Because \(\ln(x)\) is continuous around \(\infty\), we can put the natural log inside the limit:

\[\begin{align*} \ln(\lim_{x \to \infty} x^{\frac{1}{x}}) &= \ln(y)\\ \lim_{x \to \infty} \ln(x^{\frac{1}{x}}) &= \ln(y)\\ \end{align*}\]

Because of limit properties,

\[\begin{align*} \lim_{x \to \infty} \ln(x^{\frac{1}{x}}) &= \ln(y)\\ \lim_{x \to \infty} \frac{1}{x}\ln(x) &= \ln(y)\\ \lim_{x \to \infty} \frac{\ln(x)}{x} &= \ln(y) \end{align*}\]

Now, we can use L’Hôpital’s rule because as \(x\) approaches infinity, both \(\ln(x)\) and \(x\) approach infinity.

\[\ln(y)=\lim_{x \to \infty} \frac{\ln(x)}{x} \stackrel{\small\text{L'H}}{=} \lim_{x \to \infty} \frac{\frac{d}{dx}\ln(x)}{\frac{d}{dx}x} = \lim_{x \to \infty} \frac{\frac{1}{x}}{1} = 0\]

Now, we know that \(\ln(y) = 0\). However, remember that \(y\) is the actual value of the limit, so we should now solve for \(y\).

\[\begin{align*} \ln(y) &= 0\\ e^{\ln(y)} &= e^0\\ y&=1 \end{align*}\]

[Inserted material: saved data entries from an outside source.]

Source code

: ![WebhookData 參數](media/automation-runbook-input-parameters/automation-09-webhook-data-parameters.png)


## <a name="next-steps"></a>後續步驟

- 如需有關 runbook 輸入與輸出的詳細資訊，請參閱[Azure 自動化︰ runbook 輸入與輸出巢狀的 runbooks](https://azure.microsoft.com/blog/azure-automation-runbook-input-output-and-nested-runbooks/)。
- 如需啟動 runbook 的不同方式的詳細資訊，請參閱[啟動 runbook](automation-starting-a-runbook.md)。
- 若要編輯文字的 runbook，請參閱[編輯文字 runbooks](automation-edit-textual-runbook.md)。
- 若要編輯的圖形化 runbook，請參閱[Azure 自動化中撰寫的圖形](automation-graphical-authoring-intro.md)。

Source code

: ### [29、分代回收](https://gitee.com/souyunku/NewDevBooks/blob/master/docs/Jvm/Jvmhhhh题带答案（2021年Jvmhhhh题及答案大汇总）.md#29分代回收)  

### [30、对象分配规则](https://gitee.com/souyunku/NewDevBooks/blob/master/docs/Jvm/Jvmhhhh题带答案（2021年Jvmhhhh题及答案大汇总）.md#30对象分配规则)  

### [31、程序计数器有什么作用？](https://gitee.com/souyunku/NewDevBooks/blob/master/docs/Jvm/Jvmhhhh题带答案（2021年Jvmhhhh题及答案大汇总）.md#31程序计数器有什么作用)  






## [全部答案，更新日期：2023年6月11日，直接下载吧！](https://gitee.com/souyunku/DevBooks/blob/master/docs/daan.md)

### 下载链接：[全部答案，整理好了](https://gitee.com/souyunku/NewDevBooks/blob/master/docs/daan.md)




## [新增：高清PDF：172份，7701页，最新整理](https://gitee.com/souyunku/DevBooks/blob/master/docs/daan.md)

We have our answer now. \(y = \lim_{x \to \infty} x^{\frac{1}{x}} = 1\). The important bit here was the natural log. Whenever you have the limit of an exponential, consider taking the natural log to bring the exponent down to try to use L’Hôpital’s rule. Just remember that you should only try this method if the limit is approaching a value greater than 0, because \(\ln(x)\) is not continuous otherwise.